Division found that: (1) the conviction on the weapons charge was not against the weight of the evidence; (2) Petitioner’s contention that the Trial Court erred by precluding the expert psychiatric testimony was “academic” in light of her acquittal of the murder count; and (3) the sentence imposed was not excessive. Id. On June 5, 2013, Petitioner sought leave to appeal to the New York State Court of Appeals. R & R at 25. On September 13, 2013, the Court of Appeals denied her application for leave to appeal. See, People v. Sheehan, 21 N.Y.3d 1077 (2014). Petitioner never filed a petition for a writ of certiorari to the United States Supreme Court. On May 8, 2014, Petitioner timely filed the instant Petition. LEGAL STANDARD When a party objects to an R & R, a district judge must make a de novo determination as to those portions of the R & R to which a party objects. See, Fed. R. Civ. P. 72(b)(3); United States v. Male Juvenile, 121 F.3d 34, 38 (2d Cir. 1997). Pursuant to the standard often articulated by the district courts of this Circuit, “[i]f a party . . . simply relitigates his original arguments, the

Court reviews the Report and Recommendation only for clear error.” Antrobus v. N.Y. City Dep’t of Sanitation, 2016 WL 5390120, at * 1 (E.D.N.Y. Sept. 26, 2016) (internal citations and quotation marks omitted); See also, Rolle v. Educ. Bus Transp., Inc., 2014 WL 4662267, at *1 (E.D.N.Y. Sept. 17, 2014) (“[A] rehashing of the same arguments set forth in the original papers . . . would reduce the magistrate’s work to something akin to a meaningless dress rehearsal.”) (internal citations and quotation marks omitted).
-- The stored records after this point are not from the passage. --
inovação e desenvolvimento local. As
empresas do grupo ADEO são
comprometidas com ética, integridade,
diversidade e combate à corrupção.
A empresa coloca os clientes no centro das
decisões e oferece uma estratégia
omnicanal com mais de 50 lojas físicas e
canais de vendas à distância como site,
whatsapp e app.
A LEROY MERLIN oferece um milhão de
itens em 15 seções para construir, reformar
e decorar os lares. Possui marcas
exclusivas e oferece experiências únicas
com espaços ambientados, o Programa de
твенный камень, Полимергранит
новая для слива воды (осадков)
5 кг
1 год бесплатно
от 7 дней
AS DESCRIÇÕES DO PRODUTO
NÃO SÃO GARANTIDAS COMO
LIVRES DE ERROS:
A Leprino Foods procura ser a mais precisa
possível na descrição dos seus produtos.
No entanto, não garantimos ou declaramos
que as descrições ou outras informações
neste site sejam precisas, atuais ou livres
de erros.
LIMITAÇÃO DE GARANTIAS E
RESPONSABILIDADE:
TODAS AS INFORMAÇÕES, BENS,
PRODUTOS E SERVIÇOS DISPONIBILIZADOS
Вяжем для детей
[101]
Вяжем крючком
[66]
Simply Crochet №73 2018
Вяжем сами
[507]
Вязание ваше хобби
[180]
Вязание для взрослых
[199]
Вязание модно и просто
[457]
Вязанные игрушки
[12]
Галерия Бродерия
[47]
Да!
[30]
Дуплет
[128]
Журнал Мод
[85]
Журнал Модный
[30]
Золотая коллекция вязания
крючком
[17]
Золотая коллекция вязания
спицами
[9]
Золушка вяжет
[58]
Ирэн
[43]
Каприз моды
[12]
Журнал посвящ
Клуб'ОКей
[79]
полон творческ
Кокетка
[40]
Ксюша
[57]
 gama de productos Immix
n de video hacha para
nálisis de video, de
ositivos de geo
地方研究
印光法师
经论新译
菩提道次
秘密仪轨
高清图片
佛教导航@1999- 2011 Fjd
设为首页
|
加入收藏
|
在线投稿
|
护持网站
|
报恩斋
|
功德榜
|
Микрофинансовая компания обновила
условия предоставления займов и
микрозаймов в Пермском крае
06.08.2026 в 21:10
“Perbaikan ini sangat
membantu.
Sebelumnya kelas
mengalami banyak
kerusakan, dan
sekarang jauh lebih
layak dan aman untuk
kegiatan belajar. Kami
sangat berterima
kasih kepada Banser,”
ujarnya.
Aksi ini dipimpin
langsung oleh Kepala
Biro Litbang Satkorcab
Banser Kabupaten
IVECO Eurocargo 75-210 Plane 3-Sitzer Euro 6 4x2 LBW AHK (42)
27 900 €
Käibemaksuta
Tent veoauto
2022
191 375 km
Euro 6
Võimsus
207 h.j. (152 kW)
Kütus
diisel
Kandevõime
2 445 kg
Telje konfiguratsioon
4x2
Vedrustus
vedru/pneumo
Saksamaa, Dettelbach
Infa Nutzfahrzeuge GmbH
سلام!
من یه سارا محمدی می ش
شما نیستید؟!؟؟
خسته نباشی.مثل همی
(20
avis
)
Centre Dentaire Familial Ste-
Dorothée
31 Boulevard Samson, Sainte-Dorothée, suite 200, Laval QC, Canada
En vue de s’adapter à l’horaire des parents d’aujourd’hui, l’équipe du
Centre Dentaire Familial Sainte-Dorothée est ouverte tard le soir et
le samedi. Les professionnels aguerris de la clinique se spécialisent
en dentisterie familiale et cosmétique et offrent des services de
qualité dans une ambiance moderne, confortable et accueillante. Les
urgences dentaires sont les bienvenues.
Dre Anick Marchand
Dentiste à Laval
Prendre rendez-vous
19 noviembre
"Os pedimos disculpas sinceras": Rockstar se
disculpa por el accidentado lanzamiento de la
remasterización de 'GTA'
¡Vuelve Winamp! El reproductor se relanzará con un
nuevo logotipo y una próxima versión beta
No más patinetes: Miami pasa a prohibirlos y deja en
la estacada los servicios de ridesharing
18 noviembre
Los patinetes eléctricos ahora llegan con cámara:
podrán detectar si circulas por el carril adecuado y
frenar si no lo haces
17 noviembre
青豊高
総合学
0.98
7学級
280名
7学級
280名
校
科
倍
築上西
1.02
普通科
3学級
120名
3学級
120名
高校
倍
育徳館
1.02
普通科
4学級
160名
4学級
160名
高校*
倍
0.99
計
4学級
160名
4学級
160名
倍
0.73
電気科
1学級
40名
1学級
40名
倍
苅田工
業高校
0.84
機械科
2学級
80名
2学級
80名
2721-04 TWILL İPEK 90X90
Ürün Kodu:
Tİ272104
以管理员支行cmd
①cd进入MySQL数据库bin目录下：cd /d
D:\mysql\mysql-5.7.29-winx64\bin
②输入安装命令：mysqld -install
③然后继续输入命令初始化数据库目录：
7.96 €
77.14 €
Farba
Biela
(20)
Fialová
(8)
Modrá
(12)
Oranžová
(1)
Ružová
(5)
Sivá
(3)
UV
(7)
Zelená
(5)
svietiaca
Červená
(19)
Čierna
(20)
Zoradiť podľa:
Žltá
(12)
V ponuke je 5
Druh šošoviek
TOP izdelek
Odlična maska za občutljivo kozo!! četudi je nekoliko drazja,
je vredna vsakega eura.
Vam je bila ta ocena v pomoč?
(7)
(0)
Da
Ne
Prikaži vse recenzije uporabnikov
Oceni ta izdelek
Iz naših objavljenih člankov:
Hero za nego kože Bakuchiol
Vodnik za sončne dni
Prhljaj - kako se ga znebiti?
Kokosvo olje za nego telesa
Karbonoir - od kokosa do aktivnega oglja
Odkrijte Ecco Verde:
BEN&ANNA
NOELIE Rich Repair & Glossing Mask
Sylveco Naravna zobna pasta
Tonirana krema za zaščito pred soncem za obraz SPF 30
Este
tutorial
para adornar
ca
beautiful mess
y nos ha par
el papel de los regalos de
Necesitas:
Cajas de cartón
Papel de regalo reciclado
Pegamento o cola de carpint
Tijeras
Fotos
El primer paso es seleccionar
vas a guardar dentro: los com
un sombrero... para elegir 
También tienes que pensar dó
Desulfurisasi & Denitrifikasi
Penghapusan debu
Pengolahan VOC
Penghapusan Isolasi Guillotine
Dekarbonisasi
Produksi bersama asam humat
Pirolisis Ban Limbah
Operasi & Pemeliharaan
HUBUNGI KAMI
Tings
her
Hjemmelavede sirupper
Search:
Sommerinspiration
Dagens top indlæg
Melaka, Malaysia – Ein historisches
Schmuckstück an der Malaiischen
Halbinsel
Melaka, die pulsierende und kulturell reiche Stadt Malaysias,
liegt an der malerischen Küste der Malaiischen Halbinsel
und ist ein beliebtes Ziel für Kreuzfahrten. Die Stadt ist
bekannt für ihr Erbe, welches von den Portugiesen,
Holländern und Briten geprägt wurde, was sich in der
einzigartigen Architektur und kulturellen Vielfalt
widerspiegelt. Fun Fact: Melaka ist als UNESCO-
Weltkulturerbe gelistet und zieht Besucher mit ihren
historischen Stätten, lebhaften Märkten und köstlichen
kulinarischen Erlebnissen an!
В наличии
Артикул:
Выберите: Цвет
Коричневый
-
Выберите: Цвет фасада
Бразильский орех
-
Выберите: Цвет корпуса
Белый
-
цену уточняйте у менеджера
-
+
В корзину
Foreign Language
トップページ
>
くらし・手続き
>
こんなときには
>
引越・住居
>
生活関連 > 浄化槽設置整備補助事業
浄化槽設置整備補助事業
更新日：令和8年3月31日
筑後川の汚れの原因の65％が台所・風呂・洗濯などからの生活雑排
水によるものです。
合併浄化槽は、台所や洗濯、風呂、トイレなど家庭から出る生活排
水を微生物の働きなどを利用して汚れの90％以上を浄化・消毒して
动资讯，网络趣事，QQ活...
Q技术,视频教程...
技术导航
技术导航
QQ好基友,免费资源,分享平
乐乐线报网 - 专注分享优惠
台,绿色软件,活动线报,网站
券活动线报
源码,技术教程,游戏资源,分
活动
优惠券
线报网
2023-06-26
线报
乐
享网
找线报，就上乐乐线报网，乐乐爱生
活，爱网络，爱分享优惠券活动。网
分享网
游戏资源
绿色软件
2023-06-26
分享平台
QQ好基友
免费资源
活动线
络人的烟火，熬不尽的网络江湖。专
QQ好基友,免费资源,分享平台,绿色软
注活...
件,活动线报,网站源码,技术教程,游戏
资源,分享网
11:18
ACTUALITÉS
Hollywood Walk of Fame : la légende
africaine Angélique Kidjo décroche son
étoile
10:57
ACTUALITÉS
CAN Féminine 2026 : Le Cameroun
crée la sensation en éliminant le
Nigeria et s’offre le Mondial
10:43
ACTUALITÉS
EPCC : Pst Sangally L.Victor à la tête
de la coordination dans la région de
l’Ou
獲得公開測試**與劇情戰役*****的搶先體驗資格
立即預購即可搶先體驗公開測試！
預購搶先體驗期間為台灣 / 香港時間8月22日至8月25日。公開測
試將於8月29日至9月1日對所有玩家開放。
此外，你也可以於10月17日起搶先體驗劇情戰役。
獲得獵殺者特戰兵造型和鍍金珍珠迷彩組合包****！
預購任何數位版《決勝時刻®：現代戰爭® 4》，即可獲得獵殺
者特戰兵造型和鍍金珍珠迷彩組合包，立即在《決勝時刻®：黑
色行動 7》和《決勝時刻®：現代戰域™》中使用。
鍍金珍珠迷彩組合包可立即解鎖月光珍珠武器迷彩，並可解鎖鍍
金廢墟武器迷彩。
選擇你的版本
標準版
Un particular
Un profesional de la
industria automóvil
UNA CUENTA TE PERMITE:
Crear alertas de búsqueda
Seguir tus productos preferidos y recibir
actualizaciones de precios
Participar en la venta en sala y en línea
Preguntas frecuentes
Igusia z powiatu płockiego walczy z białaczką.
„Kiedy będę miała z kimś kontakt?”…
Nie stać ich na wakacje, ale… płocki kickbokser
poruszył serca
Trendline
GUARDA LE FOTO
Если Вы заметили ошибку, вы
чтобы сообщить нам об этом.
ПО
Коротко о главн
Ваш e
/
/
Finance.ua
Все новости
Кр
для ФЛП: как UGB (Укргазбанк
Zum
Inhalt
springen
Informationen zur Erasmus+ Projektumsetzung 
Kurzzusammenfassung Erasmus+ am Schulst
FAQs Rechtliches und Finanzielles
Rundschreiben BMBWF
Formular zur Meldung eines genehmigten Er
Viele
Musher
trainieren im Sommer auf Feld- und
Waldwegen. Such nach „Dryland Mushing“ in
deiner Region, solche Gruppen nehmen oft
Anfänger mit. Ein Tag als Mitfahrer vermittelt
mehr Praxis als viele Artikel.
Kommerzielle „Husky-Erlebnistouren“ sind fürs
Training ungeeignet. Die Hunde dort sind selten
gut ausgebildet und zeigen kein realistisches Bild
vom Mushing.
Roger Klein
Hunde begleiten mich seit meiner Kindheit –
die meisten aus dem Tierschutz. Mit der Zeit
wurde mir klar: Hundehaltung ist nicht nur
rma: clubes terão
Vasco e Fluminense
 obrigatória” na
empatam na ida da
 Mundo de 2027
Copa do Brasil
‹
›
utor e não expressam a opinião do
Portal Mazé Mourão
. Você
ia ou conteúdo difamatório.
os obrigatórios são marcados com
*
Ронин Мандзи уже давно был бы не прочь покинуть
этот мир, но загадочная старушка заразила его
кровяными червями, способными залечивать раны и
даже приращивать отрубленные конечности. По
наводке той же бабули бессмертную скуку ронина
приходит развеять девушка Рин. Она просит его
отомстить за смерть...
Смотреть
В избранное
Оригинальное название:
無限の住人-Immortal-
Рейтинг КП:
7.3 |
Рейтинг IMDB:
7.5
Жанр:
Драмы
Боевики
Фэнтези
On the other hand, the Court of Appeals for the Second Circuit has suggested that a clear error review may not be appropriate “where arguably ‘the only way for [a party] to raise . . . arguments [is] to reiterate them.’” Moss v. Colvin, 845 F.3d 516, 519 n.2 (2d Cir. 2017) (quoting

Watson v. Geithner, 2013 WL 5441748, at *2 (S.D.N.Y. Sept. 27, 2013)). Nonetheless, a court will not “ordinarily . . . consider arguments, case law and/or evidentiary material which could have been, but [were] not, presented to the magistrate judge in the first instance.” Santiago v. City of New York, 2016 WL 5395837, at *1 (E.D.N.Y. Sept. 27, 2016) (internal citation and quotation marks omitted). After its review, the district court may then “accept, reject, or modify the recommended disposition; receive further evidence; or return the matter to the magistrate judge with instructions.” Fed. R. Civ. P.